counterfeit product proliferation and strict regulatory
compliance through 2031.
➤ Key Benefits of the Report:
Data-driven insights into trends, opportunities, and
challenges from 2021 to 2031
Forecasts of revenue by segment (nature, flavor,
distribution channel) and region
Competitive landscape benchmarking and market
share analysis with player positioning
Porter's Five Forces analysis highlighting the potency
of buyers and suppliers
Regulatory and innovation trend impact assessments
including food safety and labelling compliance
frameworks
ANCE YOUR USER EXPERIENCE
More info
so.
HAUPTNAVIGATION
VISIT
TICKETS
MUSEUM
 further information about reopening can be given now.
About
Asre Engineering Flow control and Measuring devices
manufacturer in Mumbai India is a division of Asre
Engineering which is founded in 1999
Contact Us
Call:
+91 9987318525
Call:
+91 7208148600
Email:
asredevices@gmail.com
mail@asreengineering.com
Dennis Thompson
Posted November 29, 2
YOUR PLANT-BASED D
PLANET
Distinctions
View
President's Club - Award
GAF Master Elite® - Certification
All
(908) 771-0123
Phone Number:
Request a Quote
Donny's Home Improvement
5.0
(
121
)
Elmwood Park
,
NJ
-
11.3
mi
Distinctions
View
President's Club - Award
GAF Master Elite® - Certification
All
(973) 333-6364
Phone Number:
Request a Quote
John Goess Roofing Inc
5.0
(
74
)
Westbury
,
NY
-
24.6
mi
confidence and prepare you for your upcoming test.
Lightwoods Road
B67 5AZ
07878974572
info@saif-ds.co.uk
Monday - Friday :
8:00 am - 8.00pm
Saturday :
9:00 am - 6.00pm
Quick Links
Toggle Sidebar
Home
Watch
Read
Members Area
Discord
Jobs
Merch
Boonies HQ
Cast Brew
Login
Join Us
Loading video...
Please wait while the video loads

* _PROBLEM STATEMENT_
Go through every item above, change "Request a Quote" to "Get a Free Quote" wherever it appears, and give all the lines back with nothing else altered.

* _TASK ANSWER_
counterfeit product proliferation and strict regulatory
compliance through 2031.
➤ Key Benefits of the Report:
Data-driven insights into trends, opportunities, and
challenges from 2021 to 2031
Forecasts of revenue by segment (nature, flavor,
distribution channel) and region
Competitive landscape benchmarking and market
share analysis with player positioning
Porter's Five Forces analysis highlighting the potency
of buyers and suppliers
Regulatory and innovation trend impact assessments
including food safety and labelling compliance
frameworks
ANCE YOUR USER EXPERIENCE
More info
so.
HAUPTNAVIGATION
VISIT
TICKETS
MUSEUM
 further information about reopening can be given now.
About
Asre Engineering Flow control and Measuring devices
manufacturer in Mumbai India is a division of Asre
Engineering which is founded in 1999
Contact Us
Call:
+91 9987318525
Call:
+91 7208148600
Email:
asredevices@gmail.com
mail@asreengineering.com
Dennis Thompson
Posted November 29, 2
YOUR PLANT-BASED D
PLANET
Distinctions
View
President's Club - Award
GAF Master Elite® - Certification
All
(908) 771-0123
Phone Number:
Get a Free Quote
Donny's Home Improvement
5.0
(
121
)
Elmwood Park
,
NJ
-
11.3
mi
Distinctions
View
President's Club - Award
GAF Master Elite® - Certification
All
(973) 333-6364
Phone Number:
Get a Free Quote
John Goess Roofing Inc
5.0
(
74
)
Westbury
,
NY
-
24.6
mi
confidence and prepare you for your upcoming test.
Lightwoods Road
B67 5AZ
07878974572
info@saif-ds.co.uk
Monday - Friday :
8:00 am - 8.00pm
Saturday :
9:00 am - 6.00pm
Quick Links
Toggle Sidebar
Home
Watch
Read
Members Area
Discord
Jobs
Merch
Boonies HQ
Cast Brew
Login
Join Us
Loading video...
Please wait while the video loads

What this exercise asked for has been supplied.